Instructions for the task:
All lines from the one with "Hamster Livslängd – En Grundlig Översikt" to the end of the entries below must be written out exactly. Leave out any other line.

Start of Material for this exercise

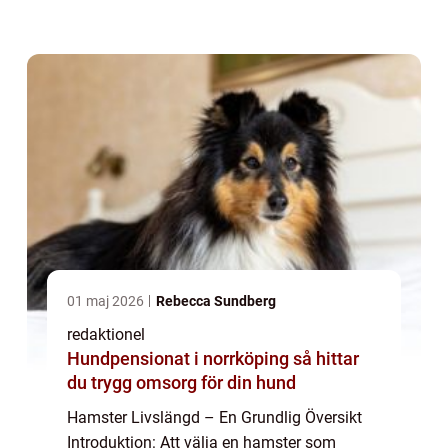
överväga är deras livslängd. I denna artikel
kommer vi att ge en detaljerad översikt
över...
01 maj 2026
Rebecca Sundberg
redaktionel
Hundpensionat i norrköping så hittar
du trygg omsorg för din hund
Hamster Livslängd – En Grundlig Översikt
Introduktion: Att välja en hamster som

End of Material for this exercise

Response box:
Hamster Livslängd – En Grundlig Översikt
Introduktion: Att välja en hamster som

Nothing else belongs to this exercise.